• [Extracted data]

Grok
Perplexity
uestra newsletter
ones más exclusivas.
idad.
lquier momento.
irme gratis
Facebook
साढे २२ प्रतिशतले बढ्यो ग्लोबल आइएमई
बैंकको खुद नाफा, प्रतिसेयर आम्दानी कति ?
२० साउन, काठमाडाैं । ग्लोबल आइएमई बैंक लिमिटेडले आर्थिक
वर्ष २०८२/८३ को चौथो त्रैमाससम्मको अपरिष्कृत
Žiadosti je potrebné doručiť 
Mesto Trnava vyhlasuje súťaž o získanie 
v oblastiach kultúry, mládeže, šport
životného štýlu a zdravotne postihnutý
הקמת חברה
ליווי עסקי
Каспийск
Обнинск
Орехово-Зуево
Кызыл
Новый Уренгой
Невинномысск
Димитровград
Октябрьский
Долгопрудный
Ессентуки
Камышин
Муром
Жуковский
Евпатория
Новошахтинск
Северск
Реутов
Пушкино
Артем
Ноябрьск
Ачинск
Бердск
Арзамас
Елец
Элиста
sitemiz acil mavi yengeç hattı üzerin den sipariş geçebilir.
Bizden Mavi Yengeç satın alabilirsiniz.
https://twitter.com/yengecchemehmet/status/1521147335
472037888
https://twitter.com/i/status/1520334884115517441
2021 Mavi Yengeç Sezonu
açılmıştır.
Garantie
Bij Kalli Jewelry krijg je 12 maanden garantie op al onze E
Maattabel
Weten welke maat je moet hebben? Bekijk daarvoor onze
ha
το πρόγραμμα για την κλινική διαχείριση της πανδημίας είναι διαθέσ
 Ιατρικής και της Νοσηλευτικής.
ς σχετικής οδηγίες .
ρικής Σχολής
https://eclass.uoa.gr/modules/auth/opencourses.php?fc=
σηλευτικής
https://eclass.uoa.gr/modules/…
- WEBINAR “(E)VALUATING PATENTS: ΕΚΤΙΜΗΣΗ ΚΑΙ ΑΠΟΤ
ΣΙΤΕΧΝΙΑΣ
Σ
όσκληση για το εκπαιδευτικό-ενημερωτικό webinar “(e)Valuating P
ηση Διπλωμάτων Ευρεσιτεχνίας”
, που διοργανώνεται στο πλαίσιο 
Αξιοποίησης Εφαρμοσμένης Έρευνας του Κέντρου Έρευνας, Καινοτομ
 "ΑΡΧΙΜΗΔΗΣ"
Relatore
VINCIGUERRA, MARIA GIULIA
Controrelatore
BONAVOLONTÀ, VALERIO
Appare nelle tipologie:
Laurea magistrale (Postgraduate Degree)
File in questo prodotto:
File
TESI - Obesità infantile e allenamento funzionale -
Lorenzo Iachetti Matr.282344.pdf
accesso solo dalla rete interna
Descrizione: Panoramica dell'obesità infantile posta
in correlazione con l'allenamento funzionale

• [Work to be completed]
Scan the records above for the word "https" and return every line where it occurs.

• [Response to the exercise]
https://twitter.com/yengecchemehmet/status/1521147335
https://twitter.com/i/status/1520334884115517441
https://eclass.uoa.gr/modules/auth/opencourses.php?fc=
https://eclass.uoa.gr/modules/…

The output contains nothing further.